Une maman si pressée

Une maman si pressée
Sara Lundberg
Seuil Jeunesse 2023

L’Etourdi, ou les contretemps…

Par Michel Driol

Noa n’a aucune envie d’aller à la fête d’anniversaire d’Alma, qui commence à 2 heures. Mais sa mère s’aperçoit qu’il n’a pas de cadeau à lui offrir. Vite, direction centre-ville. D’abord un magasin de vêtements, où Noa oublie son blouson. Retour au magasin de vêtements. Puis un magasin de jouets, où l’on achète un diadème, mais où Noa oublie sa casquette, ce dont on s’aperçoit une fois dans le bus. Retour au magasin de jouets, puis nouveau bus, et arrivée enfin devant la maison d’Alma… Mais où est passé le cadeau ? Peu importe, car on découvre alors que la fête d’anniversaire n’aura lieu que la semaine suivante. De retour à la maison, Noa et sa mère se préparent à un dimanche où on ne fera rien.

Dépêche-toi, on est en retard… Combien de fois un enfant a-t-il entendu des constats, qui marquent bien des perceptions différentes du temps ? C’est ce que montre cet album, jusqu’à la caricature, car la maman est en avance d’une semaine, et que le texte parle de ses gestes aussi saccadés que ceux d’un robot ! On assiste donc à une course effrénée contre la montre, une course absurde puisque Noa n’a aucune envie d’aller à l’anniversaire d’Alma, qu’il connait à peine.

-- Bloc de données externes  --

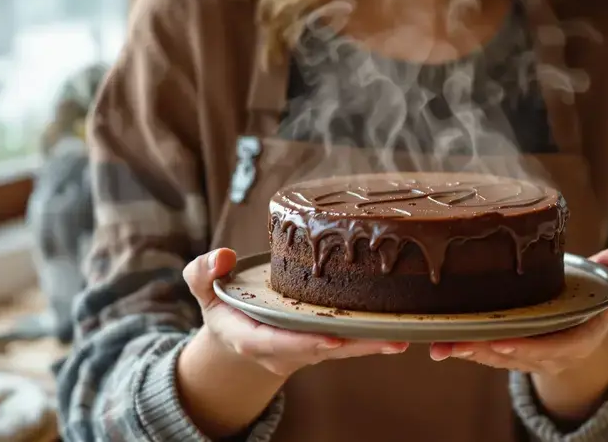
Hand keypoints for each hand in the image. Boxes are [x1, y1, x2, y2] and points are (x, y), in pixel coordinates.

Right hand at [183, 248, 408, 377]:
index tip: (332, 339)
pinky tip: (401, 331)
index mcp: (252, 339)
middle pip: (322, 351)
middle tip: (390, 338)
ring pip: (342, 350)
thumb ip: (204, 272)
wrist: (234, 333)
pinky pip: (348, 343)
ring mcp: (305, 351)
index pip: (280, 344)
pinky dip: (372, 338)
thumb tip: (223, 256)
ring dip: (372, 345)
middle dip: (355, 346)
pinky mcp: (321, 344)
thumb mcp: (203, 289)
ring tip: (404, 337)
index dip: (306, 343)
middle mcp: (283, 350)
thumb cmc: (222, 305)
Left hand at [428, 247, 607, 418]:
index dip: (529, 347)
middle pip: (517, 356)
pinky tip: (439, 343)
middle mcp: (550, 354)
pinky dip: (463, 348)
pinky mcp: (507, 351)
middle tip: (460, 343)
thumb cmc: (592, 302)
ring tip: (443, 344)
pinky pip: (485, 352)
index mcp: (577, 339)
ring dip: (469, 351)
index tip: (503, 341)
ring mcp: (528, 355)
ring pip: (496, 357)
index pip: (555, 347)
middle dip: (488, 351)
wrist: (582, 330)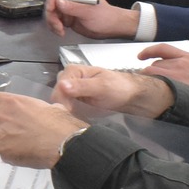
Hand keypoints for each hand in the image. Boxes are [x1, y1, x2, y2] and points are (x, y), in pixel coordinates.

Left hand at [0, 91, 88, 168]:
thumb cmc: (59, 123)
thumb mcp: (44, 106)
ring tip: (16, 143)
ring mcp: (0, 135)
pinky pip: (1, 153)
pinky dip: (9, 154)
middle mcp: (1, 117)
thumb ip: (31, 108)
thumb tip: (38, 111)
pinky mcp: (4, 152)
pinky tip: (24, 153)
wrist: (64, 143)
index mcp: (11, 102)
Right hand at [40, 0, 136, 38]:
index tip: (51, 10)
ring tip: (60, 31)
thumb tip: (58, 2)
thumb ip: (73, 7)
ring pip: (52, 12)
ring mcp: (68, 8)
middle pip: (52, 2)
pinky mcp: (67, 17)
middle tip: (57, 25)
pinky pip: (55, 20)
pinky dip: (55, 27)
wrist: (111, 27)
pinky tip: (61, 32)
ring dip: (52, 22)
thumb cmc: (106, 17)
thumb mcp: (90, 12)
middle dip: (51, 15)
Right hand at [56, 63, 173, 117]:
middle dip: (64, 107)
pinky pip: (67, 106)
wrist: (131, 96)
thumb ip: (82, 86)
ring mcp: (71, 89)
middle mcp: (69, 78)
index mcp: (72, 70)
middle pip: (57, 95)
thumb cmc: (119, 88)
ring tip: (77, 118)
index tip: (72, 112)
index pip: (58, 88)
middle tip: (76, 117)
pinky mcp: (75, 98)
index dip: (63, 101)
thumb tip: (62, 85)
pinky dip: (71, 113)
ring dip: (67, 111)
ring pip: (60, 102)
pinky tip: (77, 118)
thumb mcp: (102, 87)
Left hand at [136, 46, 188, 91]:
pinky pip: (155, 85)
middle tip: (151, 83)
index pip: (164, 49)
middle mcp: (181, 64)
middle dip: (152, 74)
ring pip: (152, 74)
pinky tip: (150, 95)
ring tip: (152, 91)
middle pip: (156, 64)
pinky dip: (150, 89)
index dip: (149, 51)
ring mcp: (176, 76)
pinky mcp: (173, 89)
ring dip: (150, 81)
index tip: (141, 56)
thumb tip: (178, 69)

Le voilà donc trainé au centre-ville, trainé, c’est bien ce que montre l’illustration qui oppose la mère, penchée en avant, et l’enfant, tenu par la main, tout droit… En ville, c’est le règne du trop : trop de clients, trop de gens, trop de choix dans les magasins, trop de monde dans le bus, trop de chaleur, des produits trop chers, et trop peu de temps avant l’heure fatidique. Tout est vu à travers le point de vue de Noa, son désintérêt pour les achats, ses oublis réguliers, son émotion et ses larmes lorsqu’il perd sa casquette favorite. La mère est présente à travers ses actions, ses paroles, et son rôle moteur. Noa n’a qu’à se laisser faire… et ses actes manqués sont sans doute comme une façon de dire qu’il est là, lui-aussi. Les illustrations, en pleine page, donnent à voir non seulement la silhouette de la mère et celle, plus fluette, de l’enfant, mais aussi toute une galerie de personnages muets, tantôt simples passants sans tête, comme une façon de montrer la jungle des villes, tantôt dans des petites saynètes où les regards sont éloquents. La chute est pleine d’humour, qui montre Alma avec un diadème sur la tête… et, sous forme d’un récit imagé, les tribulations incroyables du diadème oublié dans le bus.

Un album plein de tendresse dans lequel se reconnaitront, sans méchanceté, nombre de parents et d’enfants, pour dire qu’il faut prendre le temps de vivre, chacun à son rythme et que nous avons tous le droit à la paresse, comme une façon de résister aux pressions du monde contemporain.